Dubs now look even safer bet for Sam
Even without kicking a ball, Dublin footballers look an even stronger bet for that tantalising five-in-a-row.
All because of yesterday's fourth round qualifier draw.
Casual fans tuning into Morning Ireland on RTÉ radio may not have been fully au fait with the wider significance of the draw conducted by GAA president John Horan and Sunday Game pundit Kevin McStay.
But anyone with any partisan interest knew what was at stake: it wasn't merely the fourth round pairings, but the implications these had for the make-up of the 'Super 8s'.
Dublin already knew they would be in a group that contained Roscommon (as surprise Connacht champions) and whoever emerged from the two qualifier matches involving the beaten finalists in Munster (Cork) and Ulster (Cavan).
In theory, Jim Gavin's trophy addicts could have found themselves in a group containing not a single rival who'll play in next year's Division 1.
The flip side is that they could have ended up in more daunting company, alongside Tyrone and Mayo - if this battle-hardened duo had drawn Cavan and Cork (in whatever order) and duly survived.
As it transpired, a revitalised Tyrone were pitted with Cavan and will be favourites to qualify for Dublin's group.

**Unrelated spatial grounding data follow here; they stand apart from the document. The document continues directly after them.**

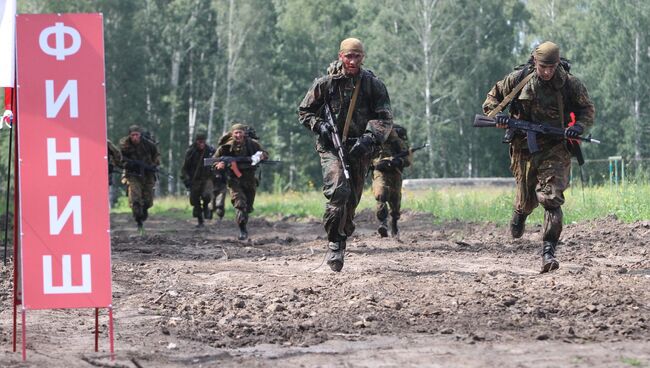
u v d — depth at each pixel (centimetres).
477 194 5219
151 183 3794
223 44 12719
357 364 1195
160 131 12800
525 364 1166
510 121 1936
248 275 2077
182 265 2336
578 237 2792
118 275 2112
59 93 1218
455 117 12350
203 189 4162
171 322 1502
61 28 1221
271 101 12925
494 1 12625
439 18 12162
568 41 12581
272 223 4356
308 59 13925
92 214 1225
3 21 1260
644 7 11888
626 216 3309
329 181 1962
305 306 1628
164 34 12494
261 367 1185
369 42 12719
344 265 2244
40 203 1216
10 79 1259
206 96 13212
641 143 11694
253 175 3328
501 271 2066
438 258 2378
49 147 1216
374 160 2977
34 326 1495
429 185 8138
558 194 1920
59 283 1221
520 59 12975
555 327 1409
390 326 1443
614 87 11850
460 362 1188
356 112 1962
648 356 1205
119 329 1468
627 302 1581
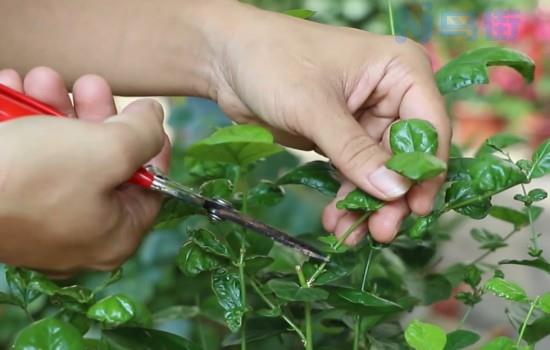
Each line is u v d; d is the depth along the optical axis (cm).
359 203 57
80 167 53
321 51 62
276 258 65
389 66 62
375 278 65
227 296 58
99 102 60
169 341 58
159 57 67
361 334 63
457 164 60
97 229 55
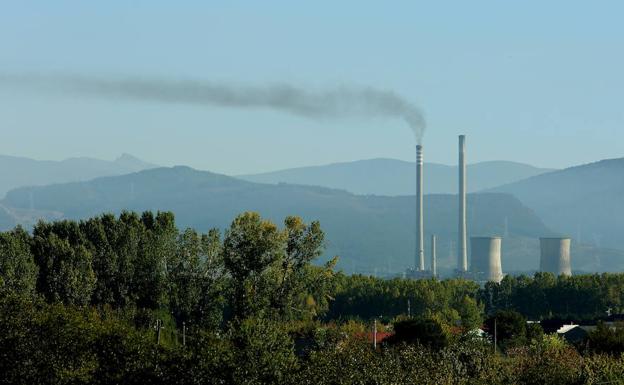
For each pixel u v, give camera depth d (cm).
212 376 13100
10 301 17762
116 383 15075
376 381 13388
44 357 16412
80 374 15512
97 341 16488
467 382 15362
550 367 16400
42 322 17100
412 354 15338
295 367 13400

But Cork (Division 3-bound) were drawn against Laois (promoted to Division 2) and the winners will now join the All-Ireland champions, Roscommon and either Tyrone or Cavan.
On paper, it's all but impossible to construct a scenario whereby Dublin don't qualify among the top two for what would be their tenth consecutive All-Ireland semi-final.
Moreover, it's plausible that the Sam Maguire holders and the team they eclipsed last September (presuming Tyrone do make it) might both have already qualified for the last-four before meeting in an Omagh round-robin finale on the August Bank Holiday weekend.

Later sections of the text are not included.